# Instruction
Can you retype the toolpost needle valve grinder post below word for word, from its heading to its last sentence?

# Toolpost Needle Valve Grinder



## Brian Rupnow (Mar 9, 2013)

I have to create a tool to grind needle valves. I simply can not turn something as small as I need on my 10" lathe. All of these small engines I build call for a #2-56 threaded needle valve with a 30 degree included angle taper, and I have no way to make one. Necessity is the mother of invention, and although I wouldn't be so bold as to say I invented this,  some of you may be interested enough to follow along. The tool in the picture is a Dremel "clone" sold by Canadian Tire in Canada. Its not a bad little grinder, but its only good for freehand work. I am going to build a mount to hold it securely in my quickchange toolpost. Its too light to do any serious work with, but I bet it will be just fine for grinding very small valve faces and needle points onto #2-56 bolts. The mounting bracket I design and build is going to be quick, and its going to be free. More tomorrow.

# Given data

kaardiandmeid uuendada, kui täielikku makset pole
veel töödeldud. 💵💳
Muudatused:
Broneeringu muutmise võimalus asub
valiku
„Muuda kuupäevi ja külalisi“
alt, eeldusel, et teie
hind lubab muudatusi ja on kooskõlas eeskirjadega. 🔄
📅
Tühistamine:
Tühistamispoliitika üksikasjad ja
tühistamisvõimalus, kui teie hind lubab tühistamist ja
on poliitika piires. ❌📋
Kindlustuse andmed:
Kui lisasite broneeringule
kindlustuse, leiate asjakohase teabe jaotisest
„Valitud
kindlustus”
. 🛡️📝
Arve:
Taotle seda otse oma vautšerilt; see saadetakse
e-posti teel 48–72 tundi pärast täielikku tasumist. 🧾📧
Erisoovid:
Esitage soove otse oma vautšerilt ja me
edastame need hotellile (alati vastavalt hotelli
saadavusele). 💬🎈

# Output for this task
# Toolpost Needle Valve Grinder



## Brian Rupnow (Mar 9, 2013)

I have to create a tool to grind needle valves. I simply can not turn something as small as I need on my 10" lathe. All of these small engines I build call for a #2-56 threaded needle valve with a 30 degree included angle taper, and I have no way to make one. Necessity is the mother of invention, and although I wouldn't be so bold as to say I invented this,  some of you may be interested enough to follow along. The tool in the picture is a Dremel "clone" sold by Canadian Tire in Canada. Its not a bad little grinder, but its only good for freehand work. I am going to build a mount to hold it securely in my quickchange toolpost. Its too light to do any serious work with, but I bet it will be just fine for grinding very small valve faces and needle points onto #2-56 bolts. The mounting bracket I design and build is going to be quick, and its going to be free. More tomorrow.